I was, as before, caught up in the tenderness of your love for your pops, Georgia. That blog title, alone, says much. The smell of metal and sweat will always remind me of my dad because he was a welder. Scents carry more memory for me than anything else. The sound of jazz (especially of Ellington) paired with sawdust is a fine tribute. Keep a stiff upper life today. Those photographs of your family singing deserve it. Much love to you and yours. And I'm always wishing you well. Kiddo with a K. :)
p.s. these shots are grey and perfect. love them. thoughts of you going on and on... :)
Even though I didn't know him, never met him, talked with him or shook his hand, I know was an amazing man. His legacy lives on in you and the love you hold in your heart, and that love shines through here. Your blog memorial is yet another testament to the man he was, and the woman you are.
So even though I didn't have the pleasure to know your papa, I grieve with you at this anniversary of his passing. But also celebrate with you because of where he is now. He's playing his jazz for his Savior, and what an amazing thing that must be! And all those things you want to say to him, you will. :-)

Given records:
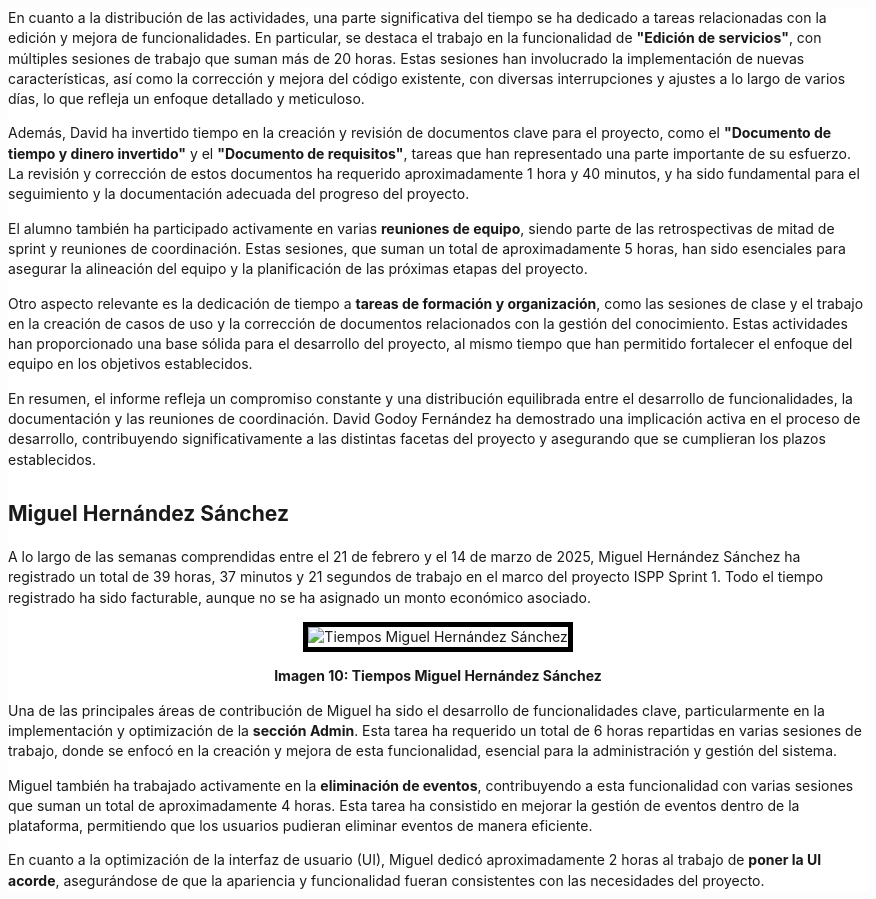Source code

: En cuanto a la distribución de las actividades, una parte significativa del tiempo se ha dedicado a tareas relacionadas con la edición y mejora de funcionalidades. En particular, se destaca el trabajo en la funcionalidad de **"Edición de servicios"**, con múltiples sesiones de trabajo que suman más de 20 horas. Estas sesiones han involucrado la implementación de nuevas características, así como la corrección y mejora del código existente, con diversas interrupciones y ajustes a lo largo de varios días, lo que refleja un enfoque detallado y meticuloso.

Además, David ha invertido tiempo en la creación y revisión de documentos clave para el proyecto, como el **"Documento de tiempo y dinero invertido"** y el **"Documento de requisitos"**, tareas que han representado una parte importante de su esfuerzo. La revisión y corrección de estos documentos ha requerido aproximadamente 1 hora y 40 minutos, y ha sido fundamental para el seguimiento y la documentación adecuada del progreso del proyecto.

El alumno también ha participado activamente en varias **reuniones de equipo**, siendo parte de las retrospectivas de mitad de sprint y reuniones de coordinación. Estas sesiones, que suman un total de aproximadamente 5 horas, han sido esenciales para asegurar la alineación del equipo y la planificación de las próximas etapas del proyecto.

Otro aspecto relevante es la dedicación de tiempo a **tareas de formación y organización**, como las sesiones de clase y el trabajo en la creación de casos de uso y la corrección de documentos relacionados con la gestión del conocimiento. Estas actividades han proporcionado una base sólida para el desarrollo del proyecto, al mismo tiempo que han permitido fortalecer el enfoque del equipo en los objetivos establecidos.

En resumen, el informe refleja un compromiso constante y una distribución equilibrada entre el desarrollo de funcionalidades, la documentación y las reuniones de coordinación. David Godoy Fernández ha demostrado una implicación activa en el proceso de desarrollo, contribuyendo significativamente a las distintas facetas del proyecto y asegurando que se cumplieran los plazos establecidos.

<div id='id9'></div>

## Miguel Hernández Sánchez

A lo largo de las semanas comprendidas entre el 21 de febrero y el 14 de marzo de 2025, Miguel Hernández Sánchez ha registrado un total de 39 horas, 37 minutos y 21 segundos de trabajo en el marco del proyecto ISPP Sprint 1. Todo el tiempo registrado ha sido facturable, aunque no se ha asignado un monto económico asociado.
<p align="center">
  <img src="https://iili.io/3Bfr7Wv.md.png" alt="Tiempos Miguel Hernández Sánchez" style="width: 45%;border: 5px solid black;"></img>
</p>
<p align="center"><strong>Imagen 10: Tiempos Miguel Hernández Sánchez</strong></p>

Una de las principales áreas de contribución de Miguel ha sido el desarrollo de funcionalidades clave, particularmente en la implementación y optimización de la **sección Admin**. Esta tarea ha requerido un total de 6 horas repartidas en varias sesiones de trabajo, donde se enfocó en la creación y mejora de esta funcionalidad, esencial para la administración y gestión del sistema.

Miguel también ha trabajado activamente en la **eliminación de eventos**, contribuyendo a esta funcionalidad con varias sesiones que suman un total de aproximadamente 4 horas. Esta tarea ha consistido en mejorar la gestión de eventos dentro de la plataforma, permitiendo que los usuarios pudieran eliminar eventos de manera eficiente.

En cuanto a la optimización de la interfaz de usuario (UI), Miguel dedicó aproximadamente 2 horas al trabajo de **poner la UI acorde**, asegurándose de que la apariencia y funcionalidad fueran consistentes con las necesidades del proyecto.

* * *

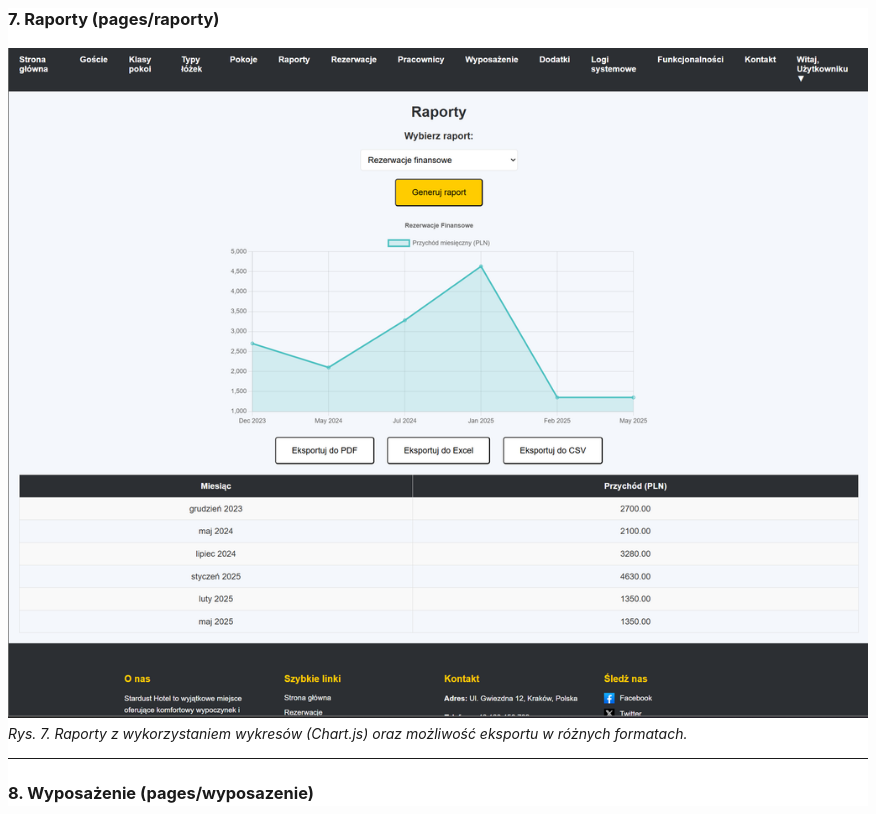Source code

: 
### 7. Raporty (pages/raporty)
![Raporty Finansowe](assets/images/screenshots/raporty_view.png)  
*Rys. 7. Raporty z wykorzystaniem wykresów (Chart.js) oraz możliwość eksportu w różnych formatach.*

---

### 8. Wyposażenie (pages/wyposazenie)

Assigned task: In the passage above, condense the paragraph that begins "So even though I didn't have the pleasure" into a short list that keeps its main points.

Problem solution:
- The writer never knew the reader's papa but grieves with the reader on the anniversary of his passing.
- The writer also celebrates because of where he is now, playing his jazz for his Savior.
- The reader will one day say all the things they want to say to him.